--- Given passage ---
********************

Given a vector of categorical/character values, sometimes it is useful to be able to create a data.frame with columns for each of the unique values in the vector and rows equal to the length of the vector. The columns for each of the unique values would indicate whether that value was the response. For example:
## Pet owned
pet <- c("dog", "dog", "dog", "cat", "cat", NA)
It might be useful to convert this vector into a data.frame with columns
for each of the unique type of pet and with each row indicating which
type of pet it is. The spread_vector_to_columns()
function can be used
for this as follows:
spread_vector_to_columns(
x = pet,
fill = c("dog", "cat", "monkey"), ## All possible responses include monkey
prefix = "pet"
)
#> pet_cat pet_dog pet_monkey
#> 1 0 1 0
#> 2 0 1 0
#> 3 0 1 0
#> 4 1 0 0
#> 5 1 0 0
#> 6 NA NA NA
Sometimes it is useful to split the ODK select_multiple
type responses
into a data.frame with columns for each of the response and rows equal
to the length of the select_multiple
type response vector. Using the
pizza toppings example, we can use the split_select_multiples()
function as follows:
split_multiple_responses(
x = pizza_data$pizza2,
fill = c("cheese", "tomatoes", "pepperoni", "mushrooms", "artichoke", "olives", "pineapple", "other"),
prefix = "toppings"

********************

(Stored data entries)

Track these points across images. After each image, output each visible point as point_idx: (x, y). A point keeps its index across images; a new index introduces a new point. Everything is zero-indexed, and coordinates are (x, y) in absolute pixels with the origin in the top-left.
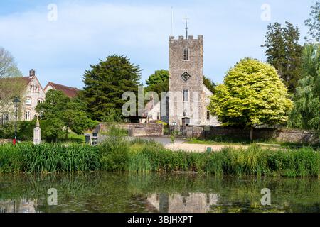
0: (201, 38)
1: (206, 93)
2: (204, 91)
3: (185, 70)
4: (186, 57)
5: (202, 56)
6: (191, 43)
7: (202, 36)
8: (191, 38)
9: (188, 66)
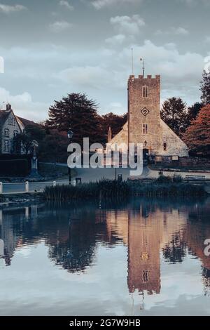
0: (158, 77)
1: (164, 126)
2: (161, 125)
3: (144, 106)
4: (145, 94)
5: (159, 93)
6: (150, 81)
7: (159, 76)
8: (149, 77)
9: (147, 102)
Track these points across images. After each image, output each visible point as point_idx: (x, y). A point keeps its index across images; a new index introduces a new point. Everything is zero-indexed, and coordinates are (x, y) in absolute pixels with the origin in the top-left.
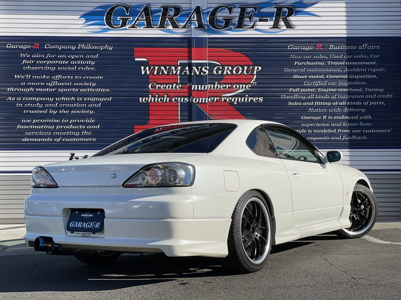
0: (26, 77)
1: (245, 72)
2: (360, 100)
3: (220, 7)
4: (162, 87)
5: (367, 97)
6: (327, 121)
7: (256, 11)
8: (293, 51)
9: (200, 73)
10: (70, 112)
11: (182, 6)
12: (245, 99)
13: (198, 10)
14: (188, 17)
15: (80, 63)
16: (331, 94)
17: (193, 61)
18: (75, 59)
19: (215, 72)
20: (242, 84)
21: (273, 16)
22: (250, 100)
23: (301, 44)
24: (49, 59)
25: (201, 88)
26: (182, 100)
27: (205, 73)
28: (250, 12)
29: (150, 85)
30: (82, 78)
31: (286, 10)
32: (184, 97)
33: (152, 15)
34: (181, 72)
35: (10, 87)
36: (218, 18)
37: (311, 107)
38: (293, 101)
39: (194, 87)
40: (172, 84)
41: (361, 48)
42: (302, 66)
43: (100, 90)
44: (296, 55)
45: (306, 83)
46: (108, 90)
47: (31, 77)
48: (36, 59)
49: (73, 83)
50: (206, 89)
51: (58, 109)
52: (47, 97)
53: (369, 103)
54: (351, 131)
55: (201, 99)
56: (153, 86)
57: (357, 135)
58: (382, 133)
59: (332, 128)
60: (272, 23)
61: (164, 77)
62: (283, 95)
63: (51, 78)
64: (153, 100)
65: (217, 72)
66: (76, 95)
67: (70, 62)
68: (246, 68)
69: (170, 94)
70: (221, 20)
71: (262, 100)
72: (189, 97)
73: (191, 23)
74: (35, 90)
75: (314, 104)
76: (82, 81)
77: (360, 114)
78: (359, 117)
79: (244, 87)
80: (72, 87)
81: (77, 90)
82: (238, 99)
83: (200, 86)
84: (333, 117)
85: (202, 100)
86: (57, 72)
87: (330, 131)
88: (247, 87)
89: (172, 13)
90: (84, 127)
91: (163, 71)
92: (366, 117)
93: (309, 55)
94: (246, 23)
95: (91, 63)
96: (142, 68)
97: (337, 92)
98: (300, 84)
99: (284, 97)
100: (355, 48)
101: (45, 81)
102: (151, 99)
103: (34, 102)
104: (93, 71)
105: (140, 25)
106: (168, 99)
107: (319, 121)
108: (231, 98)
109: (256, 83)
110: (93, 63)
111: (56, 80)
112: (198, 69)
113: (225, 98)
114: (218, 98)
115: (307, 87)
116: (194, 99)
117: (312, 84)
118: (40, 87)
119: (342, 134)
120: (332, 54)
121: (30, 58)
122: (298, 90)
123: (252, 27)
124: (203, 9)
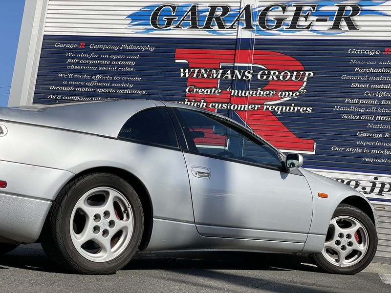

********************

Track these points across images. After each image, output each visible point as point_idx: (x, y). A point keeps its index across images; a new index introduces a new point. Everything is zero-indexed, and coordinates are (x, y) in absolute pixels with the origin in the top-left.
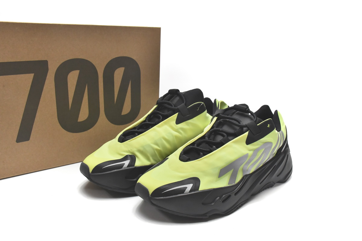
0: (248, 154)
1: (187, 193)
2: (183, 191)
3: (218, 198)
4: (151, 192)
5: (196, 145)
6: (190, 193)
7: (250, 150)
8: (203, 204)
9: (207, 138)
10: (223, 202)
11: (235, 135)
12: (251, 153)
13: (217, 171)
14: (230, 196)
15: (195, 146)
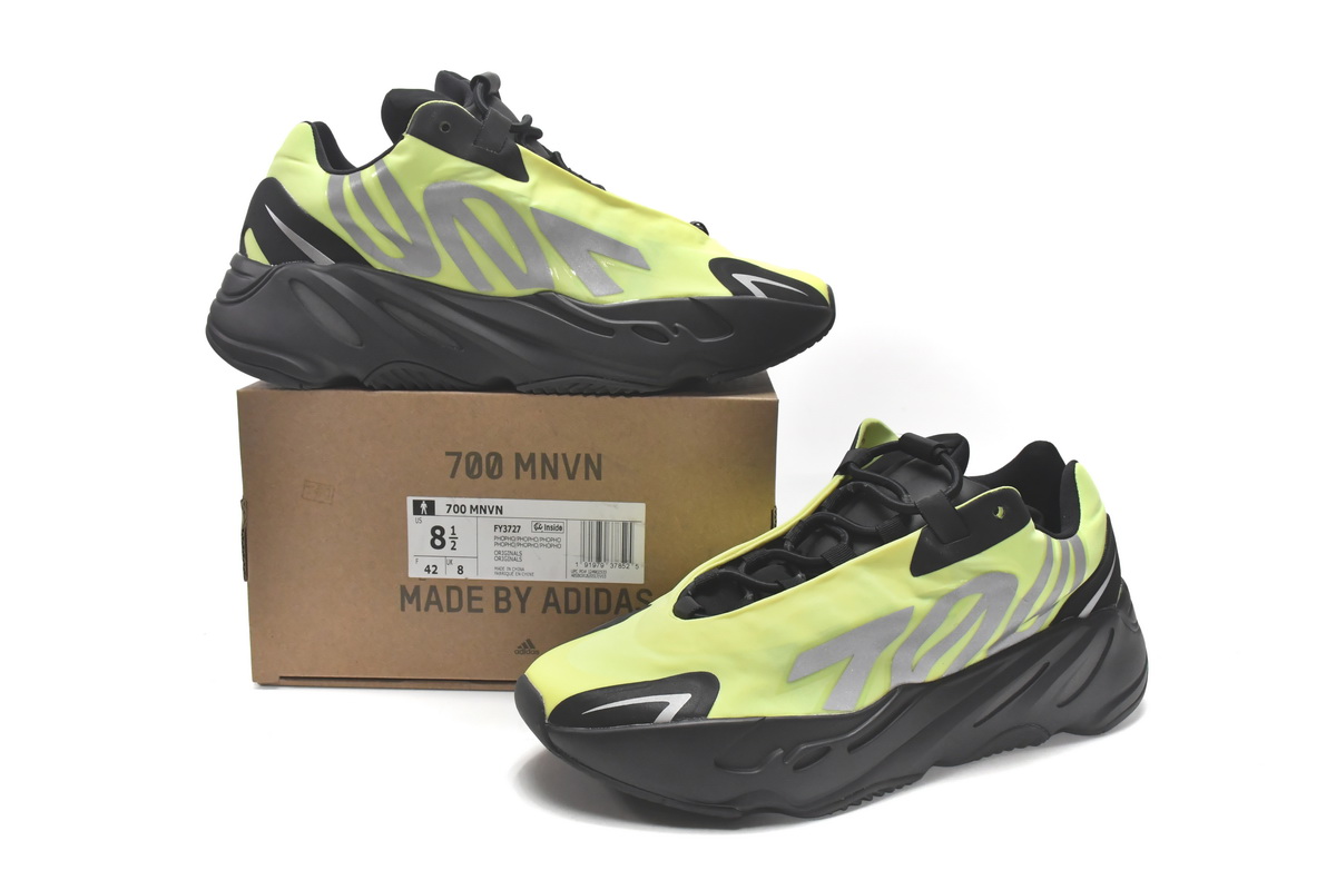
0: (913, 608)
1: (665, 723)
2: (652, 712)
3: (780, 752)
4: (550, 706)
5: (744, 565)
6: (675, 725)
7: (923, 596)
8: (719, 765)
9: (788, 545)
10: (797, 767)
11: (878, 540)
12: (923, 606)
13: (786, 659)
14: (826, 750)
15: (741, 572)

********************

--- Study questions ---
A - Answer these questions about the passage on converting R vectors into data.frame columns:
(i) What prefix is given in the spread_vector_to_columns() call?
(ii) Which value in its fill argument does the code comment single out as one of all possible responses?
(iii) What prefix is given in the pizza toppings call?
B - Carry on the passage on converting R vectors into data.frame columns from the point where it stops.
None of those lines is needed.

--- Answers by item number ---
A -
(i) "pet"
(ii) monkey
(iii) "toppings"

B -
)
#> # A tibble: 17 × 8
#> toppings_artichoke toppings_cheese toppings_mushrooms toppings_olives
#> <dbl> <dbl> <dbl> <dbl>
#> 1 0 0 0 0
#> 2 0 1 1 1
#> 3 1 1 0 0
#> 4 1 1 1 0
#> 5 0 1 1 1
#> 6 1 1 0 0
#> 7 0 1 0 0
#> 8 0 1 1 1
#> 9 0 0 1 0
#> 10 0 1 1 0
#> 11 0 1 1 1
#> 12 0 1 1 0
#> 13 0 1 0 1
#> 14 0 0 0 1
#> 15 0 1 0 0
#> 16 0 1 1 0
#> 17 1 0 1 0
#> # ℹ 4 more variables: toppings_other <dbl>, toppings_pepperoni <dbl>,
#> # toppings_pineapple <dbl>, toppings_tomatoes <dbl>
This can also be useful in splitting free text responses which are answers to questions that ask about other responses when not available from existing list of options. For example, in the pizza data, we can split the other responses for toppings as follows:
## Get all other responses provide by all respondents
all_other_choices <- stringr::str_split(pizza_data$pizza3, pattern = ",") |>
unlist() |>
stringr::str_trim() |>
tolower() |>
unique() |>
(\(x) x[!is.na(x)])()
## Apply split_multiple_responses
split_multiple_responses(
x = tolower(pizza_data$pizza3),
sep = ",",
fill = all_other_choices,
prefix = "other"
)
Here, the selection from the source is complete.